I do the Foursquare thing (don't judge me! I like social media.) and when I checked in at the convention center that would eat the next 120 hours of my life, the "tip" that showed up was, "Try to swing a dead cat and NOT hit 40 rednecks in this place." This tip, while not very helpful, was extremely accurate. (Also, the use of the dead cat phrase brought to mind a scene from Night of Comet where one of the characters figures out everyone is dead or zombies when she sees her neighbor eating a cat. Yuck, but vivid.) The Kentucky accent is completely deplorable. I can totally say that since I am from the real Midwest and I have touches of the East from my parent's stringent pronunciation tutoring. I sound like newscasters want to sound, so I can make fun of that godawful twang. Seriously, I have less trouble understanding people who speak English as a second or third language than these people. But, gosh are they nice. SUPER nice.

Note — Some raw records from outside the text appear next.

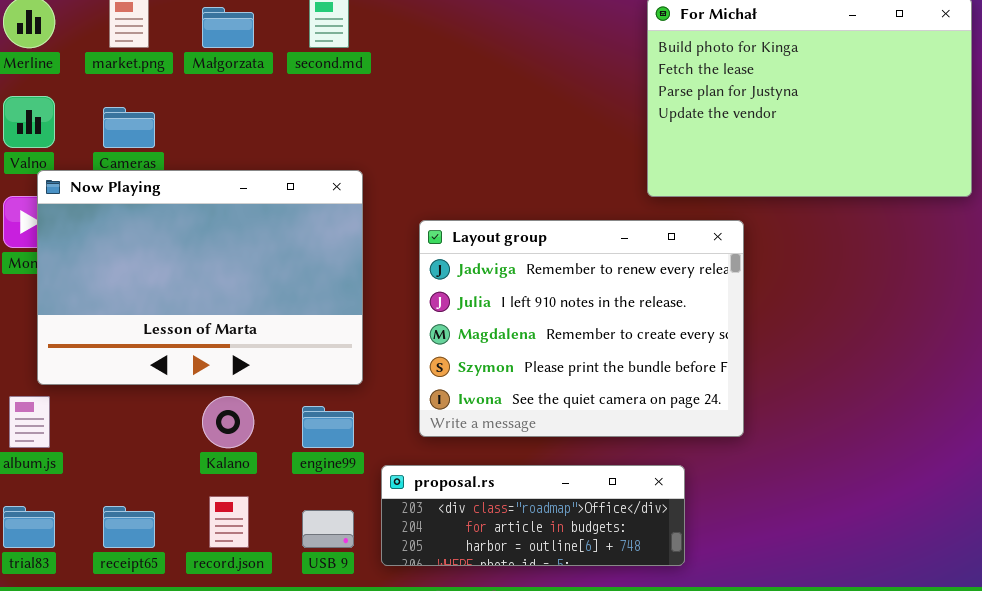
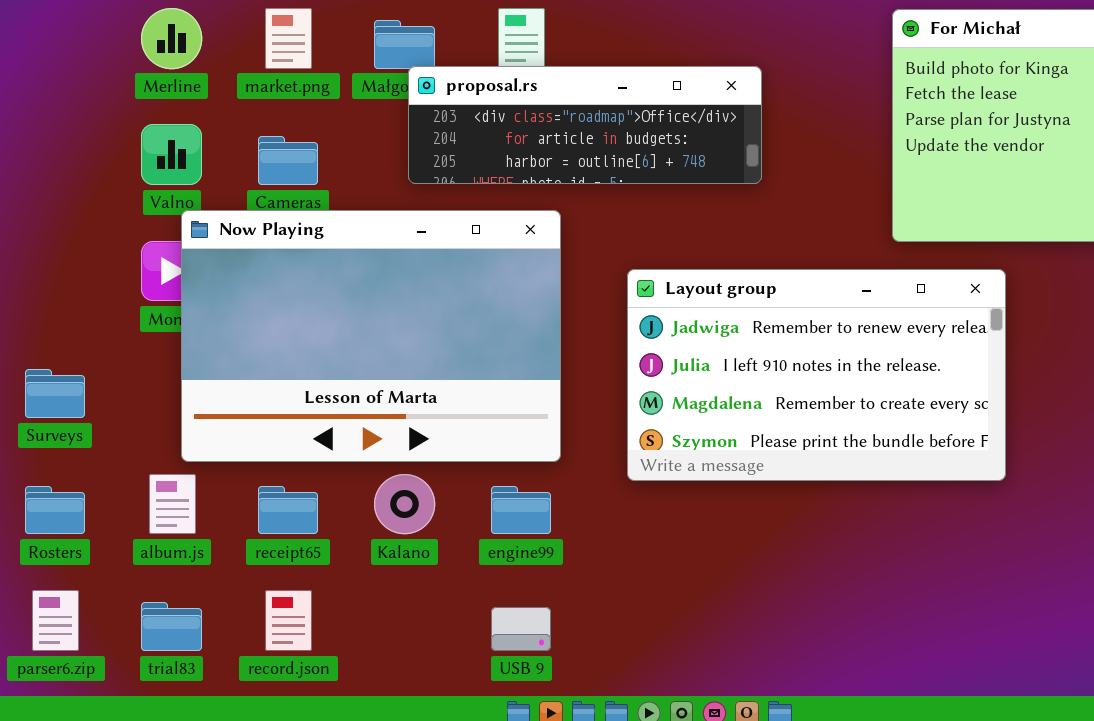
Layout group: [419,220,744,437] -> [627,269,1006,481], resized
proposal.rs: [381,465,685,566] -> [408,66,762,184], moved
record.json: [209,496,249,548] -> [265,590,312,651], moved
receipt65: [103,506,155,548] -> [258,486,318,534], moved

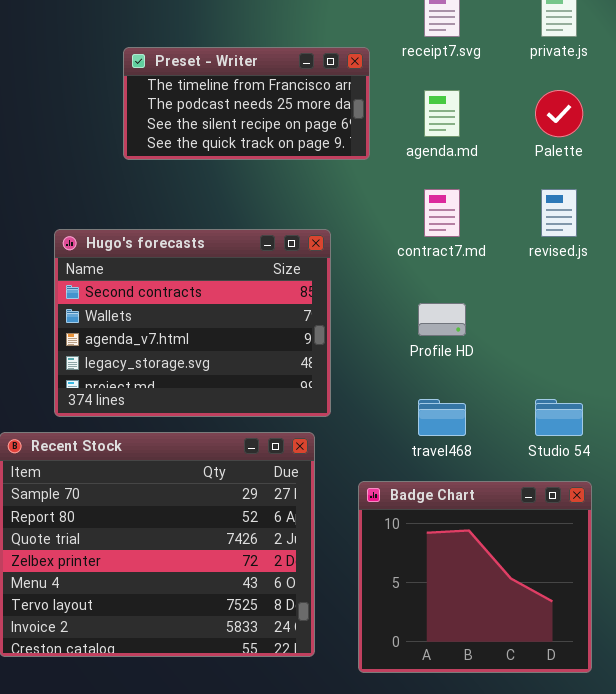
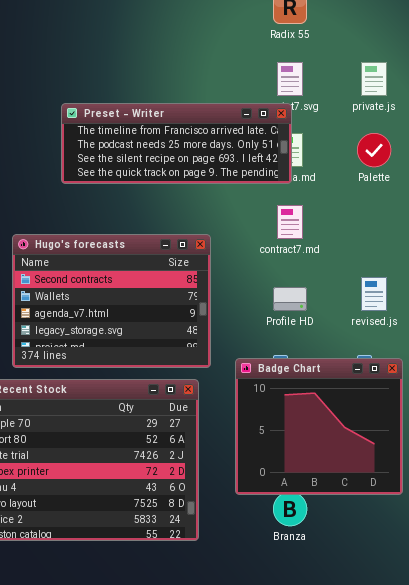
Preset - Writer: [123,47,370,160] -> [61,103,292,184], resized
revised.js: [541,189,577,237] -> [361,277,387,311], moved
Badge Chart: [358,481,592,673] -> [235,358,403,495], moved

So the last few days of training was swallowed whole by a baby and kids show, publishing live content with the help of exactly no one who was helpful and catching some kind of virus that made me think, yet again, that I was patient 1 and I was going to die like Kate Winslet in Contagion. The virus was not helped by the fact that the first night I was there I got mf-ing drunk on bourbon, which is the drink of choice in Louisville. Note to self: do not go glass for glass of bourbon/rocks with a women who is drinking white wine. You will want to die. So that did not assist my immune system, which was already taxed by a narsty sinus infection. Yuck, again.

So, when I returned to civilization, I ordered Thai food, bought Mucinex, got better and started my apocalypse training again. I have taken two yoga classes at my gym that are supposed to center me, making me not panic when attacked by apocalyptic-types. It also makes my butt and shoulders hurt, but that is because I am out of shape. I also started my running training, albeit slowly. A and I are taking our couples archery class this Friday! I am very excited. I watched the first two episodes of The Walking Dead and caught up on last season, which I didn't realize I needed to do until I realized several major characters were no longer with us. I started reading book two of the Passage trilogy by Justin Cronin and OMG is it good! I am so excited! I am thinking of rereading book one because forgot a lot of stuff that seems important now.

So though I haven't been with you, dear reader, I have been busy. More later in the week!


Friday, October 5, 2012

Part of the problem

Part of the problem with planning for an apocalypse you really aren't that worried about happening and, if it did happen, are fairly certain, due to location, age and other factors, you would not and would not want to survive should be obvious. I am not all hopped up about the apocalypse. I am not going to move to the Miller Compound (my friend's family's property in Michigan where there are lots of firearms, stored food and good old boys to keep me safe). I am going to stay right where I am in my happy, urban snug little apartment with my useless cats and very precarious situation if anything real should go down. I do have an ace in the hole, so to speak

My boyfriend. A and I have lived together for going on four years and have been dating for going on seven. He knows things. He and his family did a leave civilization and live off the land thing when he was a kid so he knows how to shoot, skin, repair, erect and other things that you end up learning the hard way when you have no electricity and no running water. He will help me in my quest. For example, yesterday I asked him where he thought I might learn how to pick a deadbolt and he said, "Why wouldn't you just break it down?" Good point! So, where can I learn and practice how to break in a secured door? Hmm, smarty?

But he knows about guns, woodsy stuff and isn't sentimental about animals, which, in the event of an actual apocalypse, will be useful. I am not squeamish at all, but I couldn't kill and eat animals that used to be house pets, especially not my own house pets. A would have no problem with that, if push came to shove.